ORIGINAL RESEARCH COMMUNICATION

Further characterization of a furanocoumarin-free grapefruit juice on drug disposition: studies with cyclosporine1,2,3

Mary F Paine, Wilbur W Widmer, Susan N Pusek, Kimberly L Beavers, Anne B Criss, Jennifer Snyder and Paul B Watkins

1 From the School of Pharmacy (MFP), the General Clinical Research Center (SNP, ABC, and PBW), and the Department of Medicine (KLB, JS, and PBW), University of North Carolina, Chapel Hill, NC; and the US Department of Agriculture, Citrus and Subtropical Products Laboratory, Winter Haven, FL (WWW)

Background: We previously established furanocoumarins as mediators of the interaction between grapefruit juice (GFJ) and the model CYP3A4 substrate felodipine in healthy volunteers using a GFJ devoid of furanocoumarins. It remains unclear whether furanocoumarins mediate drug-GFJ interactions involving CYP3A4 substrates that are also P-glycoprotein substrates.

Objective: The effects of furanocoumarin-free GFJ on drug disposition were further characterized by using the dual CYP3A4/P-glycoprotein substrate cyclosporine.

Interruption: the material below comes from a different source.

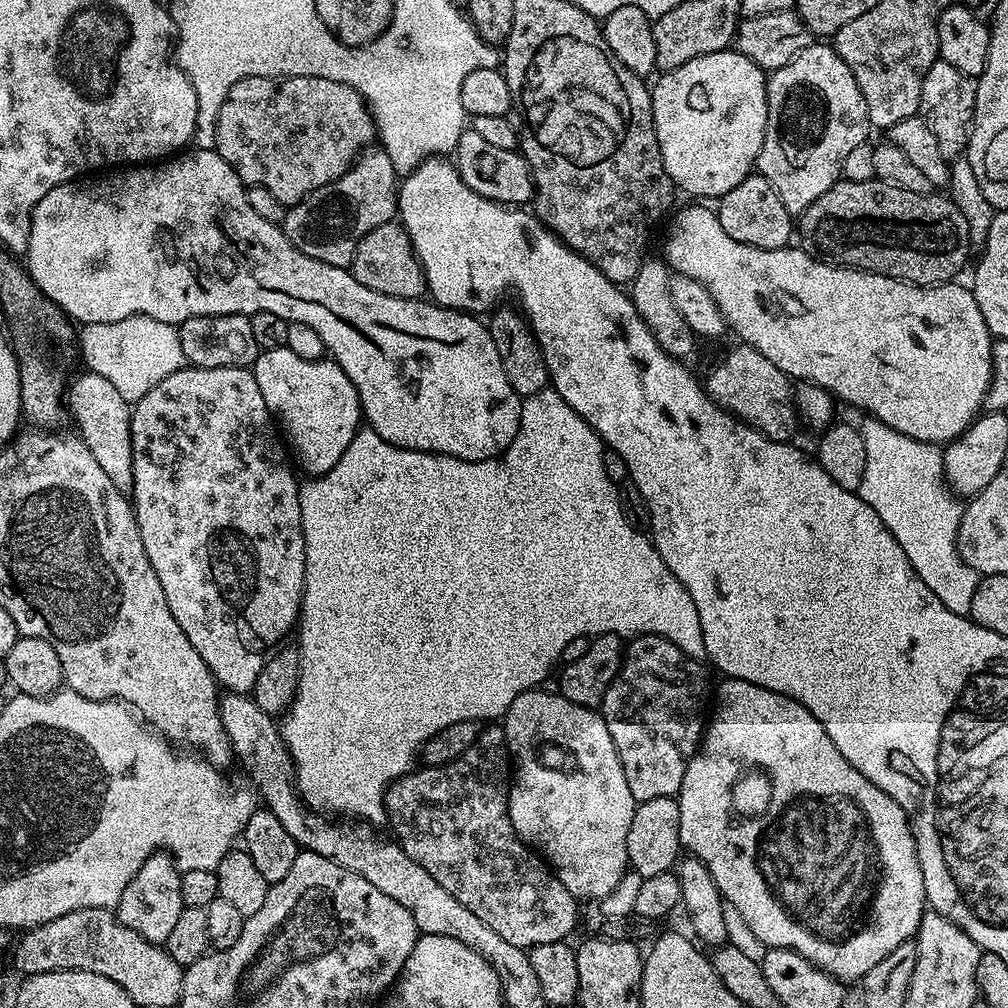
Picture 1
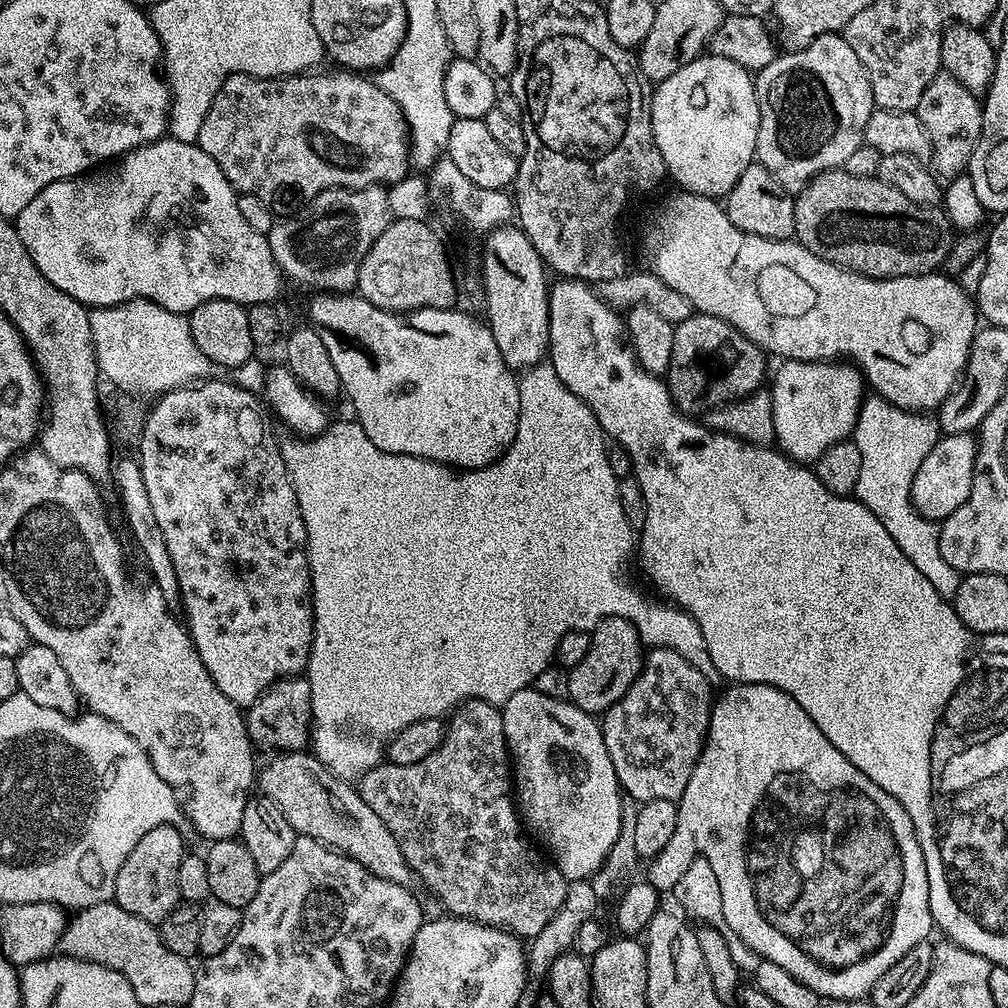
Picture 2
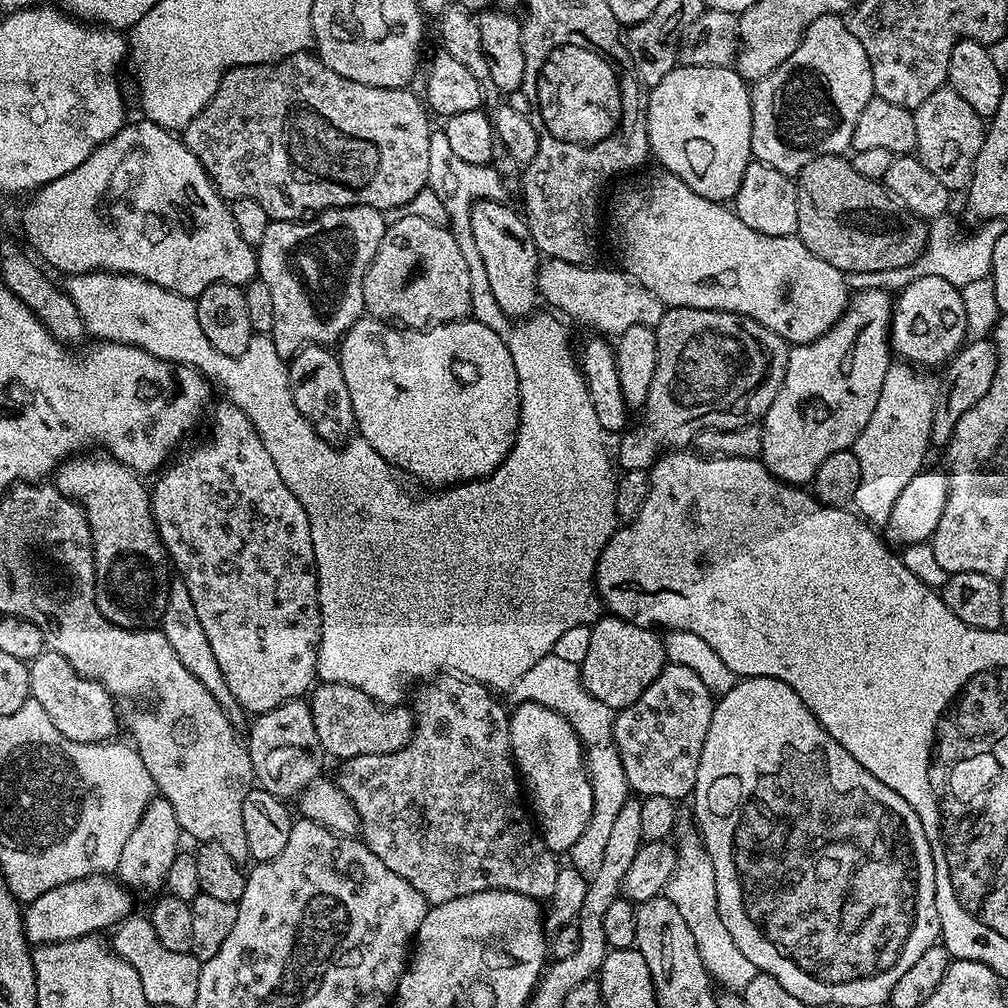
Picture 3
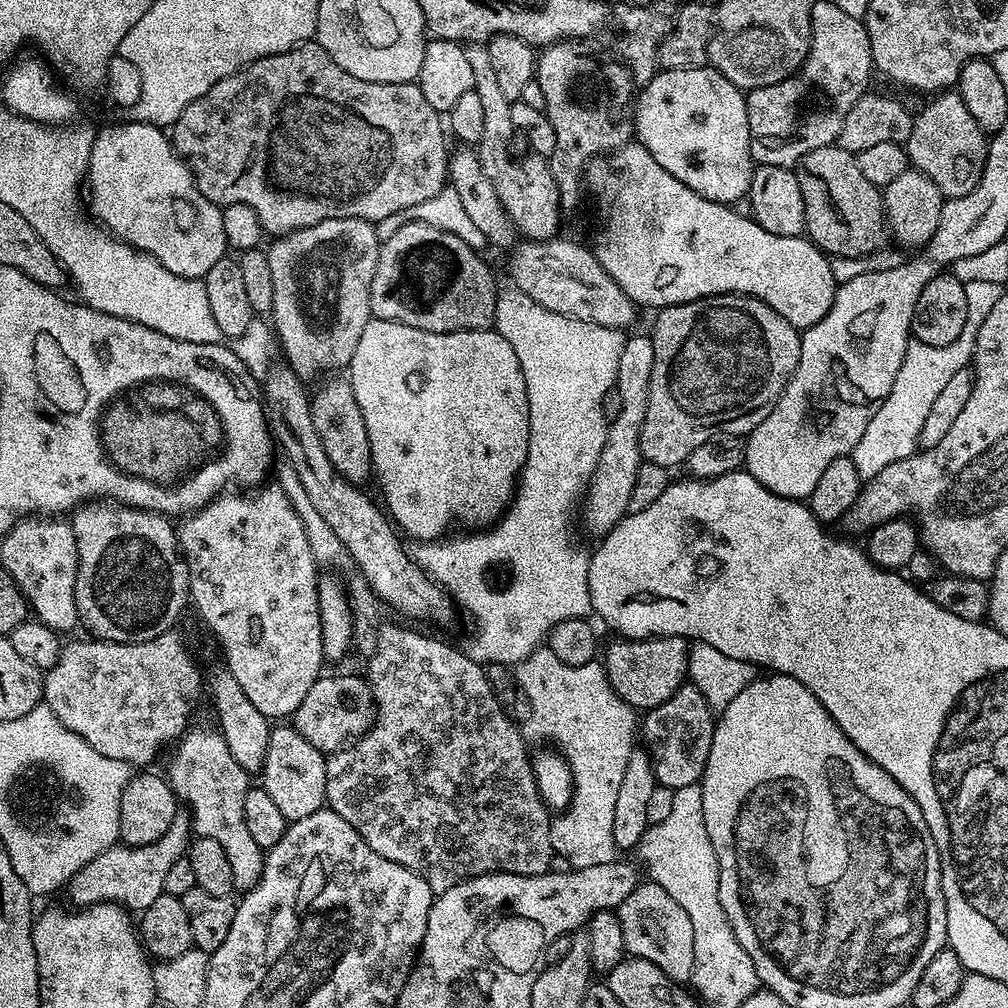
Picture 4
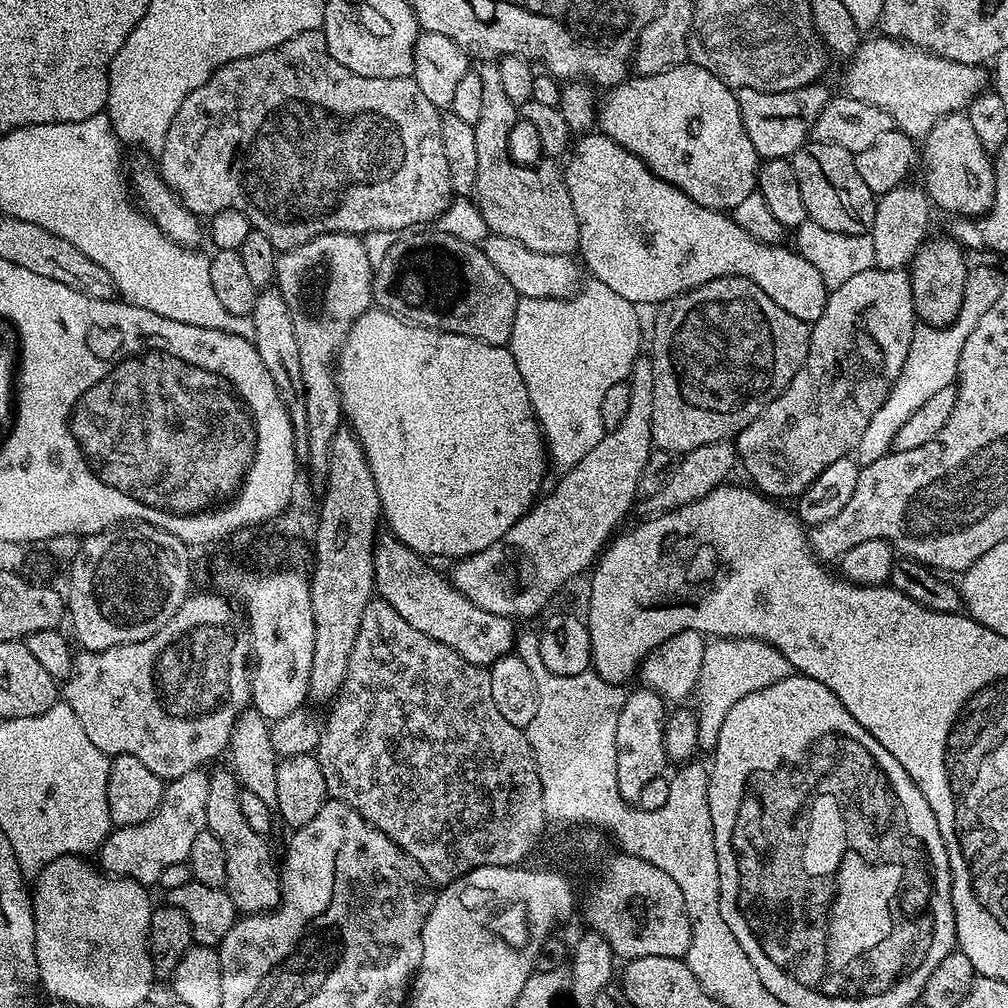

Design: By randomized crossover design, 18 healthy volunteers received cyclosporine (5 mg/kg) with 240 mL orange juice (control), GFJ, or furanocoumarin-free GFJ. Blood was collected over 24 h. Juice treatments were separated by ≥1 wk. The effects of diluted extracts of each juice and of purified furanocoumarins on [3H]cyclosporine translocation in Caco-2 cells were then compared.

Results: The median (range) dose-corrected cyclosporine area under the curve and the maximum concentration with GFJ (P ≤ 0.007), but not with furanocoumarin-free GFJ (P ≥ 0.50), were significantly higher than those with orange juice [15.6 (6.7–33.5) compared with 11.3 (4.8–22.0) x 10–3 h/L and 3.0 (1.6–5.8) compared with 2.4 (1.1–3.1) mL–1, respectively]. The median time to reach maximum concentration and terminal elimination half-life were not significantly different between the juices (2–3 and 7–8 h, respectively; P ≥ 0.08). Relative to vehicle, the GFJ extract, orange juice extract, and purified furanocoumarins partially increased apical-to-basolateral and decreased basolateral-to-apical [3H]cyclosporine translocation in Caco-2 cells, whereas the furanocoumarin-free GFJ extract had negligible effects. Reanalysis of the clinical juices identified polymethoxyflavones as candidate P-glycoprotein inhibitors in orange juice but not in GFJ.

Conclusions: Furanocoumarins mediate, at least partially, the cyclosporine-GFJ interaction in vivo. A plausible mechanism involves the combined inhibition of enteric CYP3A4 and P-glycoprotein.